I’m reviewing this film from the odd perspective of having attended the screening at JDIFF which featured a Q&A with Harron, and Jeff Bridges’ insistence that ‘the intentions are always good’ in film-making is true with a vengeance here. Harron’s explanation of the ambiguity she wanted to imbue the film with make it fit perfectly beside American Psycho in her canon. But… The Moth Diaries doesn’t actually possess that intended ambiguity. This is partly because you can see the twist a mile off as Ernessa isolates Rebecca by breaking up her social circle. But mostly it’s because Lily Cole does not look remotely human. Dressed in flowing black clothes that accentuate her height and porcelain doll head she might as well sport an “Hello, I’m a vampire” nametag on her first appearance. And a muted horror without ambiguity is dubious.
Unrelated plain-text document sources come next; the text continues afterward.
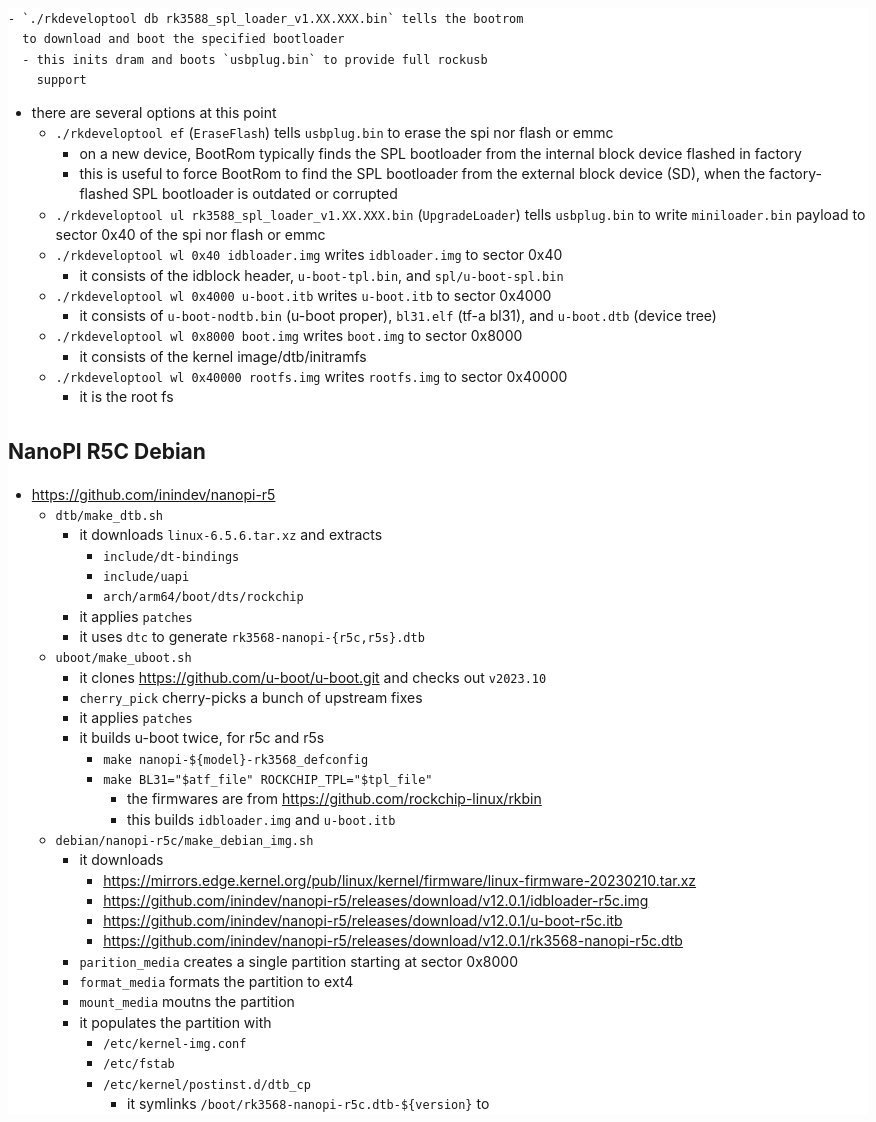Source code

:     - `./rkdeveloptool db rk3588_spl_loader_v1.XX.XXX.bin` tells the bootrom
      to download and boot the specified bootloader
      - this inits dram and boots `usbplug.bin` to provide full rockusb
        support
- there are several options at this point
  - `./rkdeveloptool ef` (`EraseFlash`) tells `usbplug.bin` to erase the spi
    nor flash or emmc
    - on a new device, BootRom typically finds the SPL bootloader from the
      internal block device flashed in factory
    - this is useful to force BootRom to find the SPL bootloader from the
      external block device (SD), when the factory-flashed SPL bootloader is
      outdated or corrupted
  - `./rkdeveloptool ul rk3588_spl_loader_v1.XX.XXX.bin` (`UpgradeLoader`)
    tells `usbplug.bin` to write `miniloader.bin` payload to sector 0x40 of
    the spi nor flash or emmc
  - `./rkdeveloptool wl 0x40 idbloader.img` writes `idbloader.img` to sector
    0x40
    - it consists of the idblock header, `u-boot-tpl.bin`, and
      `spl/u-boot-spl.bin`
  - `./rkdeveloptool wl 0x4000 u-boot.itb` writes `u-boot.itb` to sector
    0x4000
    - it consists of `u-boot-nodtb.bin` (u-boot proper), `bl31.elf` (tf-a
      bl31), and `u-boot.dtb` (device tree)
  - `./rkdeveloptool wl 0x8000 boot.img` writes `boot.img` to sector 0x8000
    - it consists of the kernel image/dtb/initramfs
  - `./rkdeveloptool wl 0x40000 rootfs.img` writes `rootfs.img` to sector
    0x40000
    - it is the root fs

## NanoPI R5C Debian

- <https://github.com/inindev/nanopi-r5>
  - `dtb/make_dtb.sh`
    - it downloads `linux-6.5.6.tar.xz` and extracts
      - `include/dt-bindings`
      - `include/uapi`
      - `arch/arm64/boot/dts/rockchip`
    - it applies `patches`
    - it uses `dtc` to generate `rk3568-nanopi-{r5c,r5s}.dtb`
  - `uboot/make_uboot.sh`
    - it clones <https://github.com/u-boot/u-boot.git> and checks out
      `v2023.10`
    - `cherry_pick` cherry-picks a bunch of upstream fixes
    - it applies `patches`
    - it builds u-boot twice, for r5c and r5s
      - `make nanopi-${model}-rk3568_defconfig`
      - `make BL31="$atf_file" ROCKCHIP_TPL="$tpl_file"`
        - the firmwares are from <https://github.com/rockchip-linux/rkbin>
        - this builds `idbloader.img` and `u-boot.itb`
  - `debian/nanopi-r5c/make_debian_img.sh`
    - it downloads
      - <https://mirrors.edge.kernel.org/pub/linux/kernel/firmware/linux-firmware-20230210.tar.xz>
      - <https://github.com/inindev/nanopi-r5/releases/download/v12.0.1/idbloader-r5c.img>
      - <https://github.com/inindev/nanopi-r5/releases/download/v12.0.1/u-boot-r5c.itb>
      - <https://github.com/inindev/nanopi-r5/releases/download/v12.0.1/rk3568-nanopi-r5c.dtb>
    - `parition_media` creates a single partition starting at sector 0x8000
    - `format_media` formats the partition to ext4
    - `mount_media` moutns the partition
    - it populates the partition with
      - `/etc/kernel-img.conf`
      - `/etc/fstab`
      - `/etc/kernel/postinst.d/dtb_cp`
        - it symlinks `/boot/rk3568-nanopi-r5c.dtb-${version}` to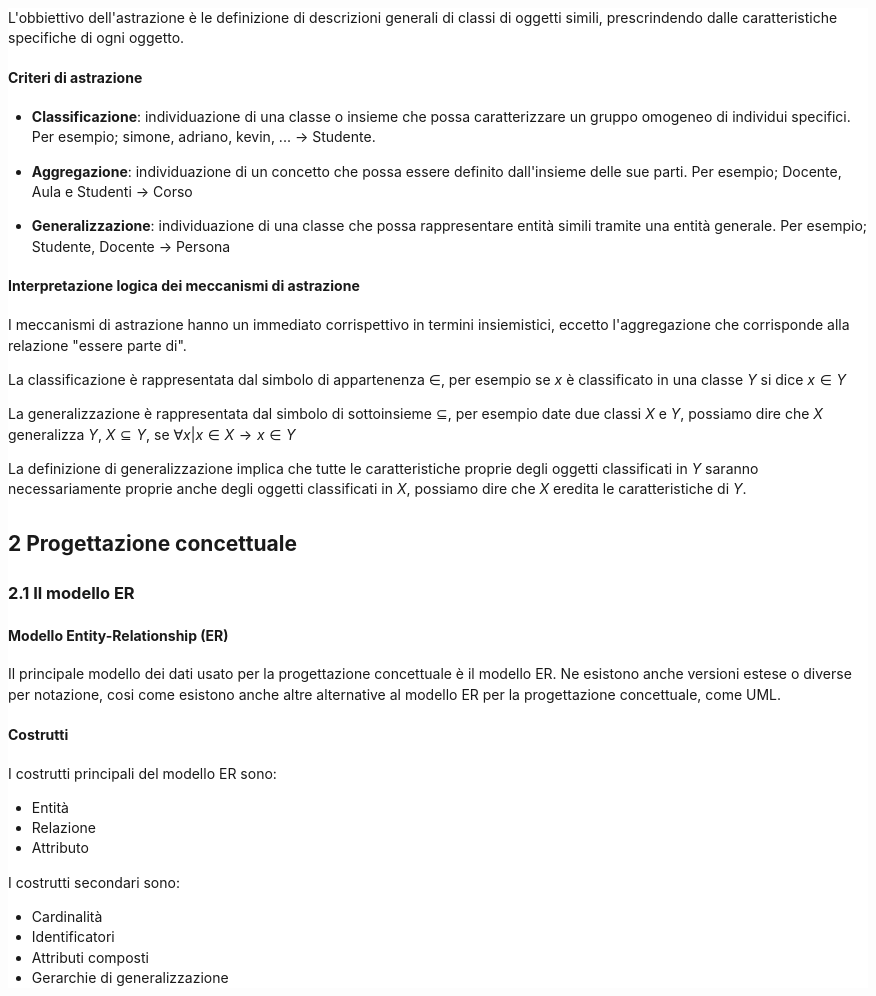 L'obbiettivo dell'astrazione è le definizione di descrizioni generali di classi di oggetti simili, prescrindendo dalle caratteristiche specifiche di ogni oggetto.

#### **Criteri di astrazione**

- **Classificazione**: individuazione di una classe o insieme che possa caratterizzare un gruppo omogeneo di individui specifici. Per esempio; simone, adriano, kevin, ... $\rightarrow$ Studente. 

- **Aggregazione**: individuazione di un concetto che possa essere definito dall'insieme delle sue parti. Per esempio; Docente, Aula e Studenti $\rightarrow$ Corso

- **Generalizzazione**: individuazione di una classe che possa rappresentare entità simili tramite una entità generale. Per esempio; Studente, Docente $\rightarrow$ Persona

#### **Interpretazione logica dei meccanismi di astrazione**

I meccanismi di astrazione hanno un immediato corrispettivo in termini insiemistici, eccetto l'aggregazione che corrisponde alla relazione "essere parte di".

La classificazione è rappresentata dal simbolo di appartenenza $\in$, per esempio se $x$ è classificato in una classe $Y$ si dice $x \in Y$

La generalizzazione è rappresentata dal simbolo di sottoinsieme $\subseteq$, per esempio date due classi $X$ e $Y$, possiamo dire che $X$ generalizza $Y$, $X \subseteq Y$, se $\forall x | x \in X \rightarrow x \in Y$

La definizione di generalizzazione implica che tutte le caratteristiche proprie degli oggetti classificati in $Y$ saranno necessariamente proprie anche degli oggetti classificati in $X$, possiamo dire che $X$ eredita le caratteristiche di $Y$.

## **2 Progettazione concettuale**

### **2.1 Il modello ER**

#### **Modello Entity-Relationship (ER)**

Il principale modello dei dati usato per la progettazione concettuale è il modello ER. Ne esistono anche versioni estese o diverse per notazione, cosi come esistono anche altre alternative al modello ER per la progettazione concettuale, come UML.

#### **Costrutti**

I costrutti principali del modello ER sono: 

- Entità
- Relazione
- Attributo

I costrutti secondari sono:

- Cardinalità
- Identificatori
- Attributi composti
- Gerarchie di generalizzazione
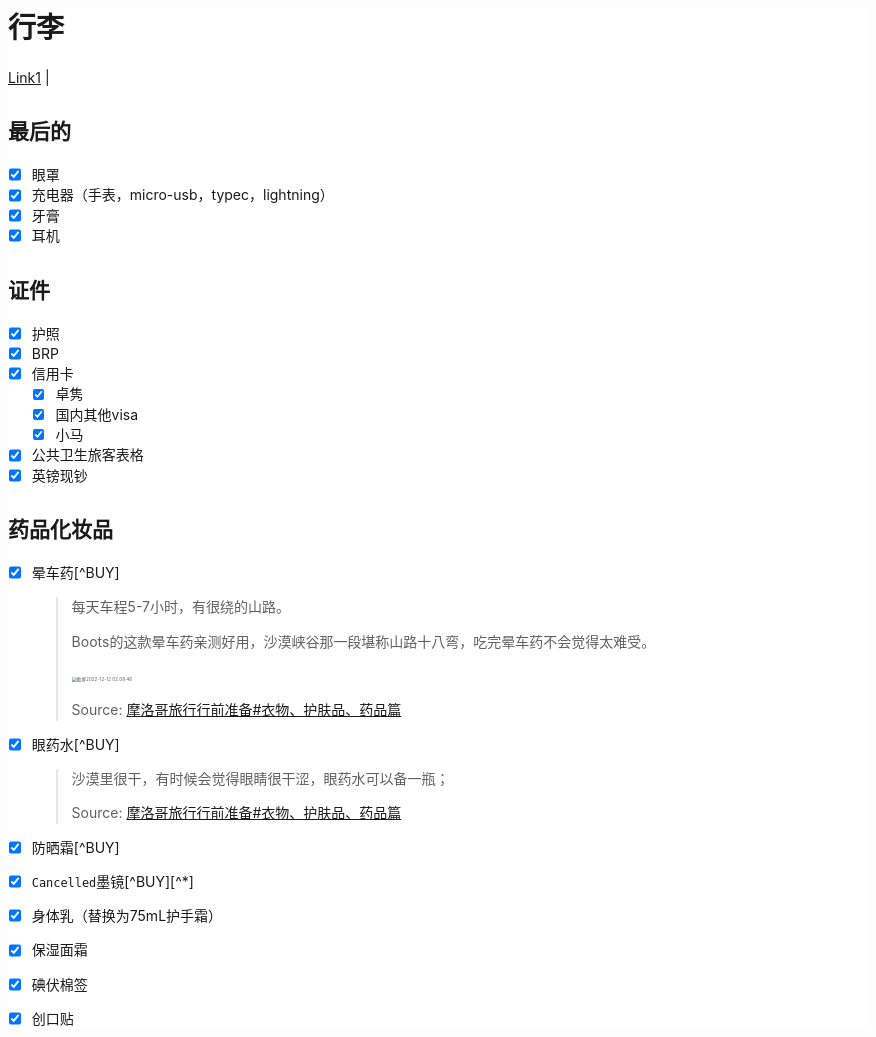 



# 行李

[Link1](http://xhslink.com/mpRUQl) |

## 最后的

- [x] 眼罩
- [x] 充电器（手表，micro-usb，typec，lightning）
- [x] 牙膏
- [x] 耳机

## 证件

- [x] 护照
- [x] BRP
- [x] 信用卡
  - [x] 卓隽
  - [x] 国内其他visa
  - [x] 小马
- [x] 公共卫生旅客表格
- [x] 英镑现钞

## 药品化妆品

- [x] 晕车药[^BUY]

  > 每天车程5-7小时，有很绕的山路。
  >
  > Boots的这款晕车药亲测好用，沙漠峡谷那一段堪称山路十八弯，吃完晕车药不会觉得太难受。
  >
  > <img src="https://tva1.sinaimg.cn/large/008vxvgGgy1h90sxte0ifj30i40kgmyu.jpg" alt="截屏2022-12-12 02.08.46" style="zoom:33%;" />
  >
  > Source: [摩洛哥旅行行前准备#衣物、护肤品、药品篇](http://xhslink.com/pnYVQl)

- [x] 眼药水[^BUY]

  > 沙漠里很干，有时候会觉得眼睛很干涩，眼药水可以备一瓶；
  >
  > Source: [摩洛哥旅行行前准备#衣物、护肤品、药品篇](http://xhslink.com/pnYVQl)

- [x] 防晒霜[^BUY]

- [x] `Cancelled`墨镜[^BUY][^\*]

- [x] 身体乳（替换为75mL护手霜）

- [x] 保湿面霜

- [x] 碘伏棉签

- [x] 创口贴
The Moth Diaries was a nightmare to finance because of its female focus, and, unlike Orson Welles’ Othello, which is stunning despite many jarring effects caused by its interrupted shooting, it feels as if Harron simply fell over the finishing line with relief rather than with the confidence that buoyed The Notorious Bettie Page. There’s some very clunky dialogue, especially in Speedman’s scenes, and many of the characters are clichés, though Valerie Tian does stellar work with a tokenistic role. But Bolger is a very sympathetic lead and Cronenberg favourite Gadon is a good foil for her. There’re some beautiful touches by DP Declan Quinn in varying the drab colour scheme of the school with vivid torrents of blood, ghostly moonlight walks, and disruptive flashbacks and sex scenes that drip bright colours, while Harron’s final Apollonian image is also impressive.

Harron is an interesting writer/director but this film is a disappointment. It outstays its welcome despite its short running time, largely because it never emerges from cliché’s comforting cocoon.